「タ行」と「ナ行」の音韻が持つ性質は?
では今回も引き続き、音韻それぞれの性質について、解説していきます。ア・カ・サときて、次はタ行です。
タ行の性質
チ・ツ以外のタ行の調音点は上顎の硬口蓋で、そこを舌先の平たい部分で弾く音ですね。ですから、チ・ツ以外のタ行は、比較的硬い物質に、軽めのものが素早く当たるような性質の音。
でも、カ行の「カンカン」「キンキン」のように、さらに硬度が高く周波数の高い振動ではなく、中音域の柔らかめの音色。また、「ダンダン」などと濁音になると、もう少し周波数が低くなり、重いものが比較的ゆっくり接触した振動がイメージされます。
小太鼓が「トントン」、小太鼓より小さい鼓は「テンテン」、大太鼓は「ドンドン」ですからね。
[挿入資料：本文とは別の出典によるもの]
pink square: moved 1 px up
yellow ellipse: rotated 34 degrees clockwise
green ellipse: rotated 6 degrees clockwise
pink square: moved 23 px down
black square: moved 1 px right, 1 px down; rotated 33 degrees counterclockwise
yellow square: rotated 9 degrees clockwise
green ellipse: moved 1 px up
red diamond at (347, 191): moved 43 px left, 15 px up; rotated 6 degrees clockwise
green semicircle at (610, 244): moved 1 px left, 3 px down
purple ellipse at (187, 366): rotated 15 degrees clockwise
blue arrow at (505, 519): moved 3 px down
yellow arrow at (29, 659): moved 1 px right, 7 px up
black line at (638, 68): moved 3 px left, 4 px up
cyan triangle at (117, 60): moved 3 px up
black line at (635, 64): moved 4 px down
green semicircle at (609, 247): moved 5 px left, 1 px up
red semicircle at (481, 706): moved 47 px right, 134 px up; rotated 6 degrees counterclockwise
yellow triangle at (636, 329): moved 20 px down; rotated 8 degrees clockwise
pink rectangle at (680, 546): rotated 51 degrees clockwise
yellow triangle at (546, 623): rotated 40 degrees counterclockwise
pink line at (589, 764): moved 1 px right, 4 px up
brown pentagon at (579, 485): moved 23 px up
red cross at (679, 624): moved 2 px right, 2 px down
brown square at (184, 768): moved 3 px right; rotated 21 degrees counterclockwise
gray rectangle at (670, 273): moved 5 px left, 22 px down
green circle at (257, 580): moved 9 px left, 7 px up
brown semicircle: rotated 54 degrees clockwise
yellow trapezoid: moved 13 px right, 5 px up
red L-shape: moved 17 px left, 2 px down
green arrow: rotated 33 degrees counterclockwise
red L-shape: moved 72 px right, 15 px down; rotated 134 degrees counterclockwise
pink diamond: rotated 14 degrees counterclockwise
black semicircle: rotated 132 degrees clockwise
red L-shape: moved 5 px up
いっぽう、チ・ツは、舌の接触が軽くありつつ、さらに口腔内を狭めたり、あるいは歯の隙間から、強い呼気をすり抜けさせて出す音です。
- 空気
- 軽い
- 素早い
- 高周波の振動
- わずかな接触
などの性質がありますね。例えば、「チクチク」というオノマトペに、誰もが抱く印象は、尖った何かが、ピンポイントの小さな範囲に当たっている感触ですね。これもまさしく、チという音の性質と、カ行「ク」の音の性質、それぞれを併せて見事に表しています。
続いて「ナ行」
ナ行はタ行と同様に、硬口蓋を舌で弾いて出している音なのですが、(「ニ」においては調音点は少し奥)。タ行に比べてその接触面積と接触時間が長く、あたかも、「んな」「んに」と、前に「ん」の音が含まれているような印象を受けます。
それによって、ナ行の音の性質は、
- 粘性が高く
- 柔らかく
- 丸く
- 鈍く
- 湿気があって
- 時として温かみ
も感じますね、「ぬるぬる」「ねばねば」「ぬめぬめ」などの湿気や粘性、「のっぺり」「ぬぼーっとした」など、鈍い印象、「ぬくぬく」といった温かみ、 また同じナ行でも、「ぬ」や「の」は、暗めの印象を与えるのに対して、イ段の「に」では、「にこにこ」など、比較的明るい性質を含んでいます。これは、他の行でも当てはまることが多いようです。